The Elected Wing of the municipality consists of a municipal council, which has elected members and is headed by a Chairperson. Whereas, the Executive Wing is headed by a municipal commissioner. The present municipal commissioner of the city is J.Siva Ram Krishna and the present chairman is N.Subbaraya Guptha.

==Civic works and services==
The municipality oversees works such as, road widening, underground drainage, street lights, public and private toilets etc., and also a forefront in implementing the Swachh Bharat Abhiyan. Construction of houses for poor, providing cooking gas connections etc., are also some of the other initiatives of the municipality.

Projects

Narasaraopet is one of the seven municipalities, along with Vijayawada and Guntur Municipal Corporations to be a part of a 15 MW waste-to-energy plant project. It is planned to be set up with the collaboration of the JITF Urban Infrastructure Limited.

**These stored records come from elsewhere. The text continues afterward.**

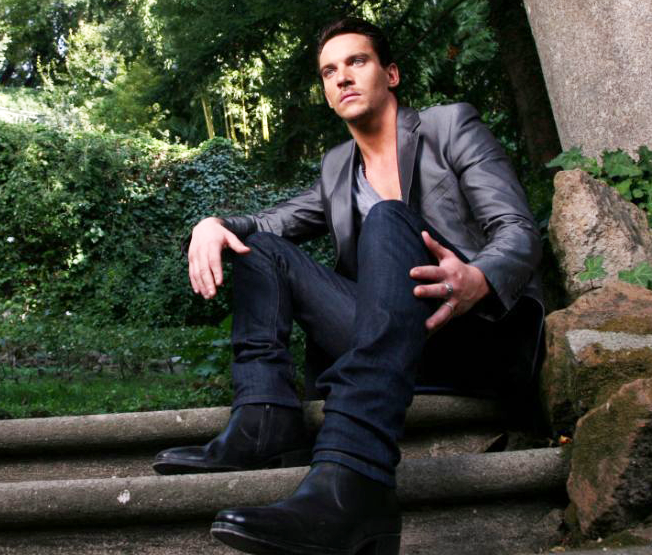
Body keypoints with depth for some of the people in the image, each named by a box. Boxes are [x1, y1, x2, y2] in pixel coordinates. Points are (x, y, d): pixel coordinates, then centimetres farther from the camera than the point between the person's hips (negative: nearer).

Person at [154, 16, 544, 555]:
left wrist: (478, 281, -32)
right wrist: (214, 224, -6)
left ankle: (352, 479, -52)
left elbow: (519, 231, -7)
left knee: (387, 219, -33)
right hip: (405, 342, 6)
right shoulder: (337, 168, 21)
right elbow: (271, 222, 20)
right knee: (260, 246, 2)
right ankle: (266, 426, -19)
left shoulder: (452, 126, 4)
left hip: (490, 327, -5)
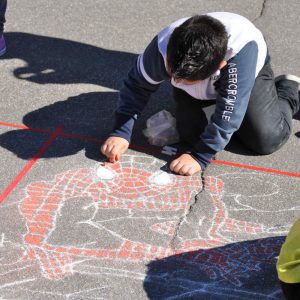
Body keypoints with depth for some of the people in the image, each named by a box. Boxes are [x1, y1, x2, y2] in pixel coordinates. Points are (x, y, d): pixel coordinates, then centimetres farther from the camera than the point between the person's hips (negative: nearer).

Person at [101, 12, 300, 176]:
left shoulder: (242, 47, -48)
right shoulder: (164, 45, -37)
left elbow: (229, 110, -43)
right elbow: (137, 86, -20)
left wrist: (200, 156, -40)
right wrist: (121, 132, -29)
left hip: (249, 70, -2)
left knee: (266, 139, -15)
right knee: (189, 132, -18)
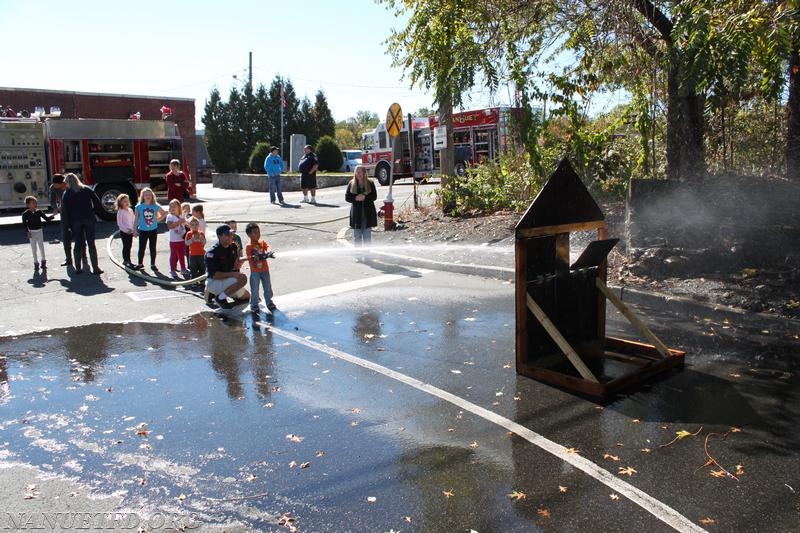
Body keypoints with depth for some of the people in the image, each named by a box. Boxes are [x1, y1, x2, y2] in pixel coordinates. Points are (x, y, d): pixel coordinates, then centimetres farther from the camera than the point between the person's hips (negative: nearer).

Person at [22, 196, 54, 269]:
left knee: (41, 247, 7)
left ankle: (43, 261, 21)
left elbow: (46, 218, -2)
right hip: (32, 233, -1)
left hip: (39, 231, 1)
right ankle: (36, 263, 15)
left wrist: (52, 216, -19)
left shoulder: (39, 212, -2)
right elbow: (24, 224, -4)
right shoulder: (25, 214, -8)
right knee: (34, 249, 6)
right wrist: (27, 232, -12)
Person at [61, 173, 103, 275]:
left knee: (78, 245, 9)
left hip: (76, 220, 0)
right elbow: (97, 202, 1)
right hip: (89, 219, 0)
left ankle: (78, 268, 10)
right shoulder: (87, 189, 6)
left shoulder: (67, 194, 4)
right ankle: (95, 268, -3)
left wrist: (70, 224, 6)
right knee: (91, 244, 1)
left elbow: (66, 210, 2)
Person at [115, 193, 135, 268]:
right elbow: (119, 223, -14)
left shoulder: (131, 210, 6)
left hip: (130, 232, 6)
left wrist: (133, 229, -2)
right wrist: (127, 229, -20)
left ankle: (128, 260, 19)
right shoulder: (120, 212, -11)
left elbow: (134, 220, 10)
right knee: (126, 246, -1)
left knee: (129, 246, 10)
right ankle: (125, 260, 9)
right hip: (124, 232, -6)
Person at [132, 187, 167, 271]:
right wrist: (135, 230, -1)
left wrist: (158, 219, 0)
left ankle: (153, 264, 18)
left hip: (153, 230, 1)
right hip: (142, 230, -1)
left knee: (153, 248, 8)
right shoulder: (139, 207, -5)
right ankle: (140, 264, 23)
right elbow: (136, 219, 0)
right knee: (141, 248, 8)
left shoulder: (156, 206, -2)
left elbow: (164, 213, 13)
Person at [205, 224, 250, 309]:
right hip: (213, 282, -9)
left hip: (226, 280, 9)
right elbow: (214, 275, -27)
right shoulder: (212, 253, -22)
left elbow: (236, 266, 2)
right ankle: (221, 297, -12)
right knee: (243, 278, -27)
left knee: (246, 296, 17)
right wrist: (233, 274, -37)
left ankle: (215, 293, 18)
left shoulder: (233, 247, 1)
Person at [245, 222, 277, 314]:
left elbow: (267, 247, -14)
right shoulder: (249, 246, -11)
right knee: (254, 289, 4)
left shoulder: (262, 242, 2)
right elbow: (250, 258, -18)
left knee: (268, 287, 12)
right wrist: (259, 257, -35)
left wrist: (269, 253, -37)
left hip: (265, 270, 4)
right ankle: (254, 305, 18)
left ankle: (269, 302, 27)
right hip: (255, 271, -4)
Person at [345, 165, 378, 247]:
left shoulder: (370, 183, 1)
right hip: (356, 213, 0)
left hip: (368, 213, 0)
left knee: (367, 235, 6)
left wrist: (365, 197, -18)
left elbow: (374, 196, -2)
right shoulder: (351, 184, 3)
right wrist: (356, 198, -17)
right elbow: (347, 197, 1)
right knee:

==Awards and achievements==
The municipality completed its centenary fete, as it completed hundred years of its formation. The city is one among the 31 cities in the state to be a part of water supply and sewerage services mission known as Atal Mission for Rejuvenation and Urban Transformation (AMRUT). In 2015, as per the Swachh Bharat Abhiyan of the Ministry of Urban Development, Narasaraopet Municipality was ranked 59th in the country.